Второй случай, когда их путешествие чуть не оборвалось, был совсем нелепый. Они очутились на открытом пространстве, пересекали цветущий луг - и зазевались. Засмотрелись на очертания горной гряды, внезапно проступившей на горизонте, словно черное ожерелье. Когда услышали подозрительное металлическое жужжание, до леса оставалось метров сто. Побежали, но Даша споткнулась, подвернула ногу. Все ту же самую, укушенную змеей. Возможно, это их спасло. Поисковый вертолет "Гепард" завис над ними, распластавшимися в траве, из люка высунулись два хохочущих негра. Улюлюкали, визжали, тыкали в них лазерными стволами, но стрельбу так и не открыли. Митя догадался почему. Это были знаменитые "охотники за черепами", палить по неподвижным целям было ниже их достоинства.
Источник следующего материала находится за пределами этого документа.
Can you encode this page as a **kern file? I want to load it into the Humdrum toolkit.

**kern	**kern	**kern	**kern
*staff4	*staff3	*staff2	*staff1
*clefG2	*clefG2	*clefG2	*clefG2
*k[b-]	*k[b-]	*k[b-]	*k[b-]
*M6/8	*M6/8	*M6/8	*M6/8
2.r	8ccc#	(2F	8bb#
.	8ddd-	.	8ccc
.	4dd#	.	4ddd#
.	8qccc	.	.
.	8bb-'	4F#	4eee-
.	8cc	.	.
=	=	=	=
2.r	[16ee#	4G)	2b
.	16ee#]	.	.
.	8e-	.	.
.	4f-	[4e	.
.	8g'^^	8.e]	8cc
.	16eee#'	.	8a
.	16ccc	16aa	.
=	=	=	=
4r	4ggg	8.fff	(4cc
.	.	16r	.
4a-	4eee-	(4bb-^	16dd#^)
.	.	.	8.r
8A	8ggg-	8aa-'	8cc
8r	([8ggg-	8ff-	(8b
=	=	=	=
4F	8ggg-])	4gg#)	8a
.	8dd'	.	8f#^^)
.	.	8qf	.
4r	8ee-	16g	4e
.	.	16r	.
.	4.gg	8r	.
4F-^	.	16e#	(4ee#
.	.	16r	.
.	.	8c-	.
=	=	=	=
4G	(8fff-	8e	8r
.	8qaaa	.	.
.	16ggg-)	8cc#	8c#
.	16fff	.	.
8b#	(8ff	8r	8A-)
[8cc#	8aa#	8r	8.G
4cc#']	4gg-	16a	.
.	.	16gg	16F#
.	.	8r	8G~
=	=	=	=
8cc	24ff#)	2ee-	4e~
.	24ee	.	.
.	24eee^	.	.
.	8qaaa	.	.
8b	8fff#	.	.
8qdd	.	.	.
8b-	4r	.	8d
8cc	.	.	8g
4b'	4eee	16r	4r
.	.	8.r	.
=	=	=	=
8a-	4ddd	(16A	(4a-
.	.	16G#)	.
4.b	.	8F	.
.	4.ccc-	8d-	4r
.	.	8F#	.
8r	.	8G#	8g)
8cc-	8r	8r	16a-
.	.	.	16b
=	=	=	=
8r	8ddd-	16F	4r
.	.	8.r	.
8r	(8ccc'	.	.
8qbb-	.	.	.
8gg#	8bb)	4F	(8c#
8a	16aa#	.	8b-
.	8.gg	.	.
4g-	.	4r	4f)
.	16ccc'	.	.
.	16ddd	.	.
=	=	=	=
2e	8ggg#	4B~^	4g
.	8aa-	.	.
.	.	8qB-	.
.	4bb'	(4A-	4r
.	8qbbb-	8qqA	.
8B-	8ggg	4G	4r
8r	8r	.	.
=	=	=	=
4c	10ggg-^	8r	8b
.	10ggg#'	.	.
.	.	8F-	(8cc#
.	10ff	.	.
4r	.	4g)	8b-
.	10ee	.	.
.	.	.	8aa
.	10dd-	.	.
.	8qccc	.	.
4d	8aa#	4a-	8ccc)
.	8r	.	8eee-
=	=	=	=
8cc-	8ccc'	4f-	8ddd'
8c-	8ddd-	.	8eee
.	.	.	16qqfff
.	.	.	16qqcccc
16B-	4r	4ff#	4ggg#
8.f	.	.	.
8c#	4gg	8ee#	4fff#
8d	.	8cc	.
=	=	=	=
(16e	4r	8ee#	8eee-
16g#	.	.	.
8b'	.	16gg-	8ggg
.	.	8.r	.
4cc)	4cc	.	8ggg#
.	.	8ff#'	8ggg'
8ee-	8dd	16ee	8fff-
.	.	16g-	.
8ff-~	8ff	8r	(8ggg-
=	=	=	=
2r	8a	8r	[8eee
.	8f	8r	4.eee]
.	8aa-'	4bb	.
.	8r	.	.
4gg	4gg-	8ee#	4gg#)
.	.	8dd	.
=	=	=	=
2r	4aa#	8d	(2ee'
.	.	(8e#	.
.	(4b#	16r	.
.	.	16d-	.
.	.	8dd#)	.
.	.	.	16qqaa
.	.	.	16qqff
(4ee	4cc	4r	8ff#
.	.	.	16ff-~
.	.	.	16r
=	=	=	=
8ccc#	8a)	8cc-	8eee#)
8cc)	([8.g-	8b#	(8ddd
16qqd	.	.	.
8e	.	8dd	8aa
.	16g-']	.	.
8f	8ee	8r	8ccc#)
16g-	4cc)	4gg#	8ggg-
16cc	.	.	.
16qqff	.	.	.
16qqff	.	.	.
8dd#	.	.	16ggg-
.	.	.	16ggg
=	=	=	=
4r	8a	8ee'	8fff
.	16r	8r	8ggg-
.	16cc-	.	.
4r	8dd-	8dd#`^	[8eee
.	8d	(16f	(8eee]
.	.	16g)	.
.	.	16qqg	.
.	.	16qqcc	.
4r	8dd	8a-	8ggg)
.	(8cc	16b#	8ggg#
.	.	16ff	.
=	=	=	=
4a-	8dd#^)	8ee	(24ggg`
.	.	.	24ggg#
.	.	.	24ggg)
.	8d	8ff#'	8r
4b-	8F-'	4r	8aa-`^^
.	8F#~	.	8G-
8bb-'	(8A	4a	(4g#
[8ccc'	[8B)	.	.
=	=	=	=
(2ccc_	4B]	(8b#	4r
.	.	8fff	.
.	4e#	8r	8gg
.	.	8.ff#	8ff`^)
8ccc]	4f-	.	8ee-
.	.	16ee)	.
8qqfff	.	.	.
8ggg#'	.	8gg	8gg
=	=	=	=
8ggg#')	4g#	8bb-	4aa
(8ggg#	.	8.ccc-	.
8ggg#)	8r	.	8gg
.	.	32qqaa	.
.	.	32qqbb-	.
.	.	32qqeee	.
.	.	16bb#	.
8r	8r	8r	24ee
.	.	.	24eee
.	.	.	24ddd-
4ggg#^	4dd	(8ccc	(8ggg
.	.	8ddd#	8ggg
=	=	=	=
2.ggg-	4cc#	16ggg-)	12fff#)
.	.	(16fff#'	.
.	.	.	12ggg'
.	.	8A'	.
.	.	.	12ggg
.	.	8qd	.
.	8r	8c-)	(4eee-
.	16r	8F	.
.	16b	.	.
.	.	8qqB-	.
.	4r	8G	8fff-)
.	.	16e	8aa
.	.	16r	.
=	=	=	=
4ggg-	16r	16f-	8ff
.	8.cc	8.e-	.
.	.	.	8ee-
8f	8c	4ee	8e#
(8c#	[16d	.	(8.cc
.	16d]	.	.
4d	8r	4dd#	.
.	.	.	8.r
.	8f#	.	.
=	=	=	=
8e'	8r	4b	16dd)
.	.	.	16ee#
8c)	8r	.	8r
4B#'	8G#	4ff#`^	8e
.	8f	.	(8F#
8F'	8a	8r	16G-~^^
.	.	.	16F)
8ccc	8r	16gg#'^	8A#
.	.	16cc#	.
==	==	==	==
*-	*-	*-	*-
Поисковые "Гепарды" обычно занимались выслеживанием беглых руссиян, но частенько использовались для увеселительных прогулок, как, вероятно, было на этот раз. Охотники кончили тем, что швырнули в них сверху несколько консервных банок, видно, на спор. Одна угодила Мите в плечо, негры восторженно завопили. Потом захлопнули люк, вертолет чихнул, развернулся - по длинной дуге исчез в облаках.

- Ну, - сказал Митя. - Что с ногой?

Обследовали - растяжение связок, пустяк, Митя хмыкнул ядовито:

- Если на каждой кочке спотыкаться… Ничего, к зиме дойдем.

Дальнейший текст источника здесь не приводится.